The anticipation of progression of Alzheimer's disease is crucial for evaluations of secondary prevention measures thought to modify the disease trajectory. However, it is difficult to forecast the natural progression of Alzheimer's disease, notably because several functions decline at different ages and different rates in different patients. Disease modeling uses computational and statistical methods to address this question. These models learn the variability of disease progression from observational longitudinal cohort data and can then predict the progression of patients from their historical data. They require various clinical or biomarker assessments at one or several time points as input.
European authors evaluate in Nature communications Alzheimer's disease Course Map, a statistical model predicting the progression of neuropsychological assessments and imaging biomarkers for a patient from current medical and radiological data at early disease stages.
Alzheimer's disease Course Map is a spatiotemporal atlas of Alzheimer's disease progression. It summarizes the variability in the progression of a series of neuropsychological assessments, the propagation of hypometabolism and cortical thinning across brain regions and the deformation of the shape of the hippocampus. The analysis of these variations highlights strong genetic determinants for the progression, like possible compensatory mechanisms at play during disease progression. AD Course Map also predicts the patient's cognitive decline with a better accuracy than the 56 methods benchmarked in the open challenge TADPOLE. Finally, AD Course Map is used to simulate cohorts of virtual patients developing Alzheimer's disease.
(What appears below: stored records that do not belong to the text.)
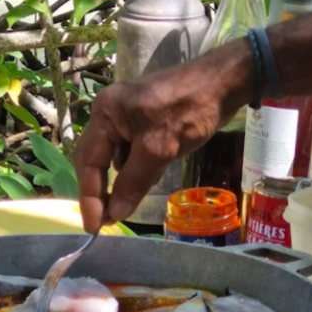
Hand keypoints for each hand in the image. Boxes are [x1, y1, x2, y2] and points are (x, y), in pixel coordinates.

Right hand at [73, 41, 250, 232]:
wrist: (223, 82)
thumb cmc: (188, 110)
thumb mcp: (159, 149)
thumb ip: (134, 181)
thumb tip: (115, 213)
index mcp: (105, 114)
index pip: (88, 162)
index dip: (90, 198)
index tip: (94, 228)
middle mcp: (109, 113)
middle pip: (95, 159)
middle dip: (98, 190)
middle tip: (104, 222)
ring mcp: (126, 116)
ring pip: (114, 157)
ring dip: (117, 181)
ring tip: (120, 208)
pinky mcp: (144, 120)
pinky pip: (130, 151)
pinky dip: (133, 170)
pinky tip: (140, 183)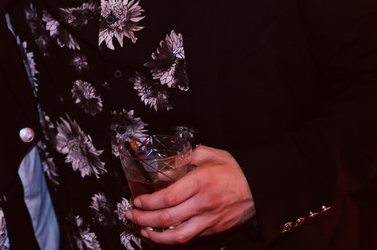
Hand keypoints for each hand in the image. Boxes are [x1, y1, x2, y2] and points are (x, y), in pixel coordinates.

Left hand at [124, 146, 255, 243]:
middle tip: (131, 215)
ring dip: (156, 235)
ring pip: (178, 234)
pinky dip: (173, 237)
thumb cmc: (233, 168)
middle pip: (167, 217)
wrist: (260, 185)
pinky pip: (191, 236)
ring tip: (143, 230)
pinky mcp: (216, 228)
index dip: (147, 202)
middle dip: (143, 218)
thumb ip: (181, 160)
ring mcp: (210, 219)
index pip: (167, 197)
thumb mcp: (206, 154)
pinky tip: (162, 233)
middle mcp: (204, 203)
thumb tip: (160, 171)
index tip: (136, 200)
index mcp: (200, 182)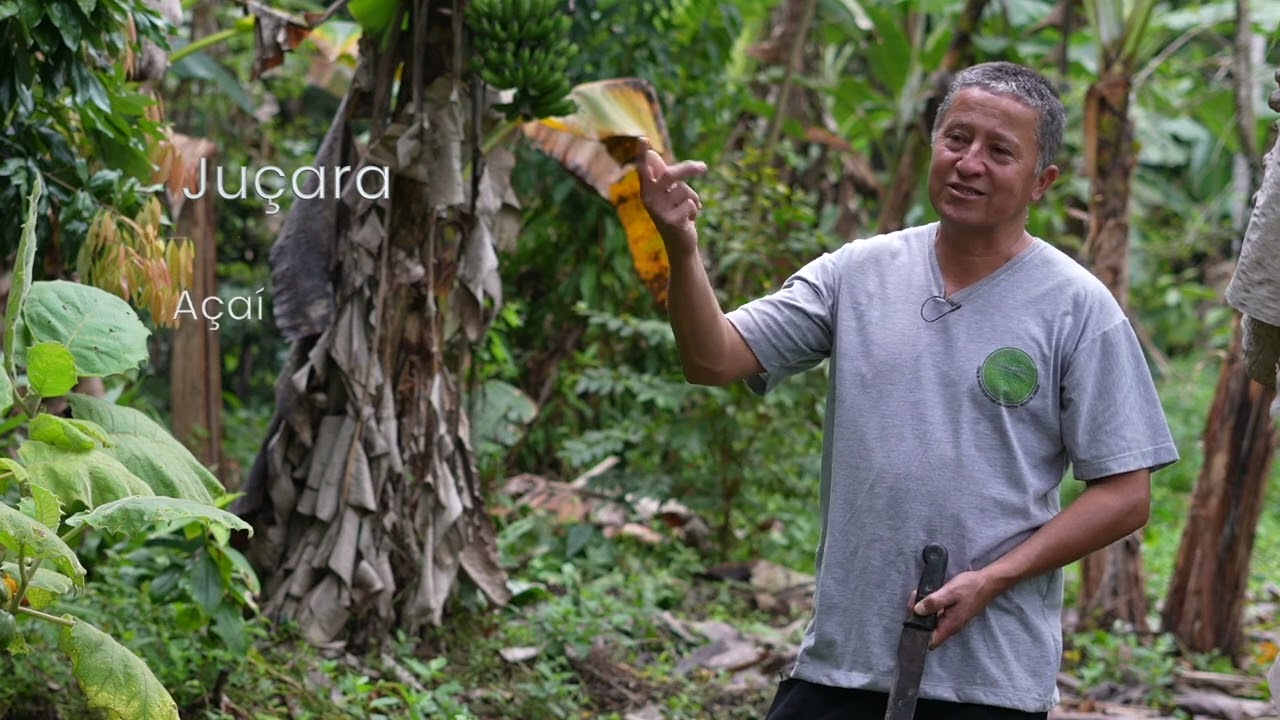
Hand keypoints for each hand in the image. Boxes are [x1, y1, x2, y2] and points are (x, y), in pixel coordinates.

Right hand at [636, 137, 707, 255]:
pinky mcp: (670, 222)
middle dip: (689, 169)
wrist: (680, 243)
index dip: (642, 154)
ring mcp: (658, 211)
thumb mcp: (669, 194)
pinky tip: (689, 220)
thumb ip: (665, 176)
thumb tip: (653, 155)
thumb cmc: (676, 213)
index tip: (643, 138)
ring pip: (685, 190)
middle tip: (704, 167)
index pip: (644, 168)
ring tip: (688, 209)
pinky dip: (695, 210)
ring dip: (693, 198)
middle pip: (670, 175)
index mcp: (647, 189)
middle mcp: (648, 199)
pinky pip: (691, 205)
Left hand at [908, 569, 999, 648]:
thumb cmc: (970, 587)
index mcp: (950, 625)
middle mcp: (951, 626)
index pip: (931, 641)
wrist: (987, 582)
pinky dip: (931, 605)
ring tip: (919, 594)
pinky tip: (928, 594)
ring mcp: (952, 620)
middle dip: (918, 616)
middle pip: (928, 629)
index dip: (918, 635)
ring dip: (923, 609)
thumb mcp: (949, 592)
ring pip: (932, 620)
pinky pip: (937, 613)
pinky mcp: (953, 613)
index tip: (910, 620)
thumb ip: (933, 602)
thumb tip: (917, 611)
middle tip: (914, 598)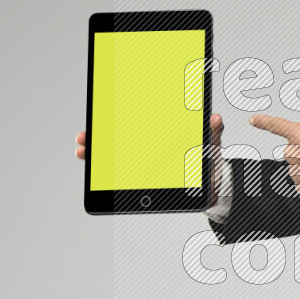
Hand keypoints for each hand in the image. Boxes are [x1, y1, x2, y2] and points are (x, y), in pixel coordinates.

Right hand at [75, 119, 225, 205]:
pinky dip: (108, 173)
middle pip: (121, 137)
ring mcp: (149, 162)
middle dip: (100, 136)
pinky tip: (96, 172)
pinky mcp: (149, 179)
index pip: (139, 121)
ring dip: (98, 153)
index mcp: (165, 133)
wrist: (215, 185)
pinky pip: (125, 175)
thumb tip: (215, 120)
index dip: (119, 116)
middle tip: (85, 136)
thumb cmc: (210, 161)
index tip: (102, 114)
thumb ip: (213, 133)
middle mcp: (152, 145)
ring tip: (84, 152)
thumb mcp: (212, 145)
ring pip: (117, 155)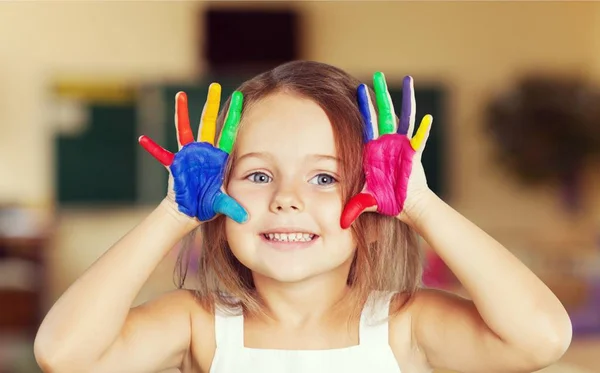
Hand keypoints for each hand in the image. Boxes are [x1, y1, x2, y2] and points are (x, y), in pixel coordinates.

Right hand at [139, 83, 247, 223]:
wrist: (190, 211)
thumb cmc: (208, 205)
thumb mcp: (222, 204)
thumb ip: (232, 207)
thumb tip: (245, 218)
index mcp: (218, 158)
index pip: (228, 132)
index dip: (233, 116)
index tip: (240, 98)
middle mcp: (204, 152)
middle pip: (208, 124)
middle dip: (211, 105)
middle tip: (214, 86)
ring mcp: (188, 155)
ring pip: (185, 130)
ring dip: (182, 113)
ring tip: (180, 95)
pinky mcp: (175, 164)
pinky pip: (162, 154)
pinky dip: (153, 148)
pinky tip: (143, 139)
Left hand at [340, 73, 431, 228]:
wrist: (405, 205)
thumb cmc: (385, 200)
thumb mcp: (365, 200)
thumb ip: (353, 206)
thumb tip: (339, 223)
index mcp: (373, 149)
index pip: (366, 123)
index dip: (362, 107)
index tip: (357, 89)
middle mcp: (387, 143)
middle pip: (384, 113)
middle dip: (380, 95)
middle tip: (377, 75)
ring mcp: (403, 145)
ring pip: (404, 117)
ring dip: (406, 99)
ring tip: (408, 80)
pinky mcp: (415, 152)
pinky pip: (420, 138)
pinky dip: (424, 129)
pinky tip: (427, 117)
The scientists from France, Germany and Italy propose a software tool using a disease progression model for participant selection in clinical trials. The goal is to enrich the selected population of participants likely to display progression during the trial, a concept called prognostic enrichment.
The scientists tested the method on more than 96,000 cases, with a pool of more than 4,600 patients from four continents.
They measured the accuracy of the method for selecting participants displaying a progression of clinical endpoints during a hypothetical trial.
They show that enriching the population with the predicted progressors decreases the required sample size by 38% to 50%, depending on trial duration, outcome, and targeted disease stage, from asymptomatic individuals at risk of Alzheimer's disease to subjects with early and mild Alzheimer's disease.
In conclusion this method introduces no biases regarding sex or geographic locations and is robust to missing data. It performs best at the earliest stages of disease and is therefore highly suitable for use in prevention trials.